Saved data entries:
<<<<

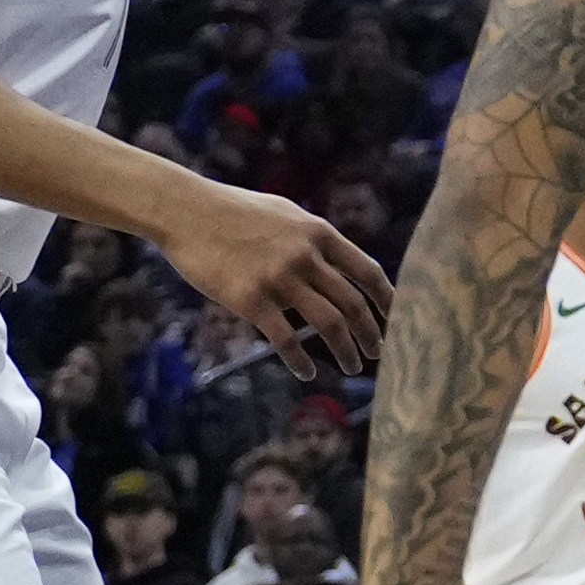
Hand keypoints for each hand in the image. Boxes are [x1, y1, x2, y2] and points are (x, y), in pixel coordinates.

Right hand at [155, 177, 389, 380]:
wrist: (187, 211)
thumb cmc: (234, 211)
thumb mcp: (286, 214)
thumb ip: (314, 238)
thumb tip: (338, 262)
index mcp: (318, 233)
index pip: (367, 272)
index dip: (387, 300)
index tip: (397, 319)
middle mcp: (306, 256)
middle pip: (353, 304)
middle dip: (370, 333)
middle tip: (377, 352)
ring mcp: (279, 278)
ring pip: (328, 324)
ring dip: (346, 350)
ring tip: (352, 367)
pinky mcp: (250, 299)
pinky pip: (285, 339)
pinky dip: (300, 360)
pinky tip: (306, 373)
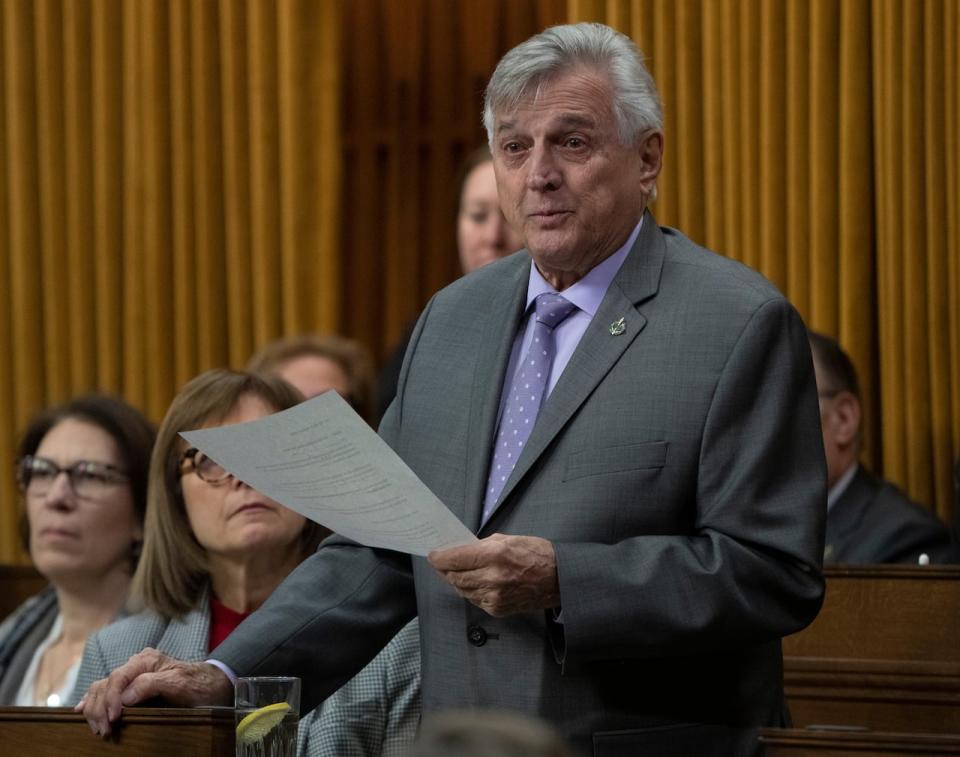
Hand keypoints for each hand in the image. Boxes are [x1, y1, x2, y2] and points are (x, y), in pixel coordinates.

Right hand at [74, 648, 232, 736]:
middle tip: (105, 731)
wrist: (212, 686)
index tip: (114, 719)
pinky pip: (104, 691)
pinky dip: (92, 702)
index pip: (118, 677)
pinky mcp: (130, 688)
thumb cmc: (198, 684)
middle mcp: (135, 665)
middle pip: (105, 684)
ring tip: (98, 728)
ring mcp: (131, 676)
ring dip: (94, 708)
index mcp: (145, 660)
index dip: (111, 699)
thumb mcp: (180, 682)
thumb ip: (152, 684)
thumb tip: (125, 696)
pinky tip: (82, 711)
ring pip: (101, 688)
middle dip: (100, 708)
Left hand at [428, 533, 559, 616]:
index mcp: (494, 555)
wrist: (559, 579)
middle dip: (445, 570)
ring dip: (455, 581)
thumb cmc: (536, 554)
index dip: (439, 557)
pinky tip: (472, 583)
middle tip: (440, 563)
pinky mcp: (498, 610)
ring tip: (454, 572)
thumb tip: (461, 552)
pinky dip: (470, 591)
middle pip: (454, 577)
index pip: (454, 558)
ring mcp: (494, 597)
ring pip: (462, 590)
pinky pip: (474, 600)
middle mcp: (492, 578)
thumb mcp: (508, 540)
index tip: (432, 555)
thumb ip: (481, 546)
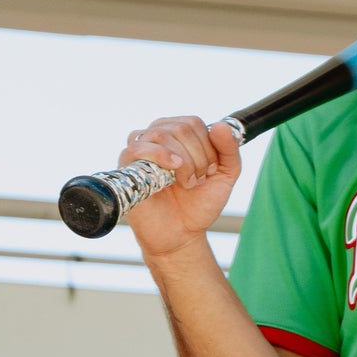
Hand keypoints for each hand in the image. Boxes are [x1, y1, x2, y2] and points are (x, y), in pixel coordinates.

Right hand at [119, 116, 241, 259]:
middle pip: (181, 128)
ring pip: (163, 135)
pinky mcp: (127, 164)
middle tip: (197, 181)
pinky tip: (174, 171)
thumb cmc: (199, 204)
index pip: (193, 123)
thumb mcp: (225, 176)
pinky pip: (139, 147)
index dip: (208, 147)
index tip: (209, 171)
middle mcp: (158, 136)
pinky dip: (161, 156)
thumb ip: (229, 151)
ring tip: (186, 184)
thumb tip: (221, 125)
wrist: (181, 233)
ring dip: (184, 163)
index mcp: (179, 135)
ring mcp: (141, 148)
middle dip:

>>>>

WHAT IS REQUIRED:
Please copy every line of the data that carries the string "hand".

RESPONSE:
Hand keypoints for each hand in the image. Boxes are [x1, y1, x2, y2] and points are (x, y), in pixel coordinates.
Right hand at [155, 177, 389, 380]:
Hand keypoints for each hand in the image. Boxes are [x1, y1, x2, y2] and points are (x, y), in pixel coordinates.
Right hand at [74, 648, 232, 736]:
Left hand at [428, 533, 559, 616]:
Hand keypoints for each hand in the image. Boxes are [x1, y1, x2, y2] and points are (x, y), in pixel coordinates.
Right hand at [119, 116, 241, 259]:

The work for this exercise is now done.